Peter Pond: (1740 - 1802/07)
     He was the son of Peter Pond Sr.& Mary Hubbard born in Milford, New Haven Co., Connecticut. The Pond family arrived in North America at Conneticut in the 1640's, they were the ancestors of Peter. He preceded his relatives Gideon & Samuel (their great grand-father & Peter's father were brothers) to the Minnesota River & the Sioux by 60 years.
     In 1765 Peter Pond II was at a peace council at Detroit with 11 Dakota Chiefs present and from about 1766 to 1773 he traded near the headwaters of the Mississippi River.

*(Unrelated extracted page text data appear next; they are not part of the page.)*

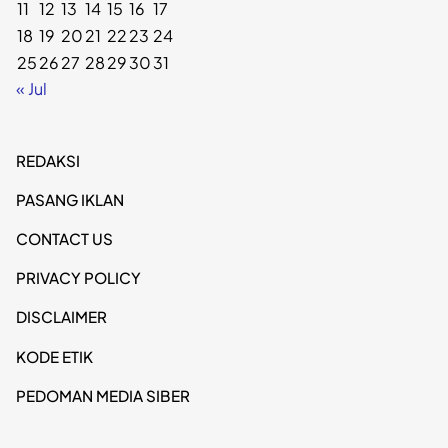
11
12
13
14
15
16
17
18
19
20
21
22
23
24
25
26
27
28
29
30
31
« Jul
REDAKSI
PASANG IKLAN
CONTACT US
PRIVACY POLICY
DISCLAIMER
KODE ETIK
PEDOMAN MEDIA SIBER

     From Pond's remembrances/journal for the years 1774-75: "...(About the first of August a trader coming from Lake Superior brought news that war had broken out between the Sioux and the Chippewas), and made it dangres for the trader to go in to the country...I was bound to the senter of the Notawaseas contrey up St.Peters river. The counsel with ye commander thought proper to give me ye charge of thre belt with the speacheis and the traders to Lake Superior ware charged with the others...(At Prairie du Chien he found the Indians disturbed) thay gave me to understand thare was a parson at that plase that had an eevel sperit. He did things beond thare conseption...I found him to be a frenchman who had bin long among the nations on the Misura that came that spring from the Ilenoas...He had the slite of hand compleately and had such a swa over the tribes...thay gave him the name of Minneto which is a sperit...(Pond on his way up the Minnesota River [St.Peters R] learned of a tribe near the source) which wanted to sea at trader. I conkluded ameatley to put a small asortment of goods into a cannoe and go up to them - a thing that never was atempted before by the oldest of the traders on acount of the rudeness of those people who ware Nottawaseas by nation but the band was called yantonoes - the cheafe of the band allwase lead them on the Plaines...across the plainness, I was nine days giting up to thare camp...Thay never saw a trader before on thare one ground at least saw a bale of goods opend...I preseaved five parsons from the camp aproching - four was imployed in caring a beaver blanket finely panted - the other held in his hand a callemeat or pipe of pece - verey finely drest with differant feathers with panted hair...after smoking thay toock of my shoes and put on me a pair of fine Mockasans...thay lade me down on the blanket - one hold of each corner and cared me to the camp in a lodg among a verey vennarable asembly of old men...After smokeing an old man ros up on his feet with as much greaveaty as can be conseaved of he came to me - laid his hands on my head and grond out - I - I - I three times - then drawed his rite hand down on my armes faneing a sort of a crey as if he shead tears..."
     In the fall of 1774 Peter is trading with a band of Yankton and noted they had a great number of horses and some fire arms. The next spring (while his native Connecticut was rebelling against their King) he is escorting a delegation of Sisseton & Wahpeton to Michilimackinac in a attempt to treaty with the Ojibwe and end their long term war.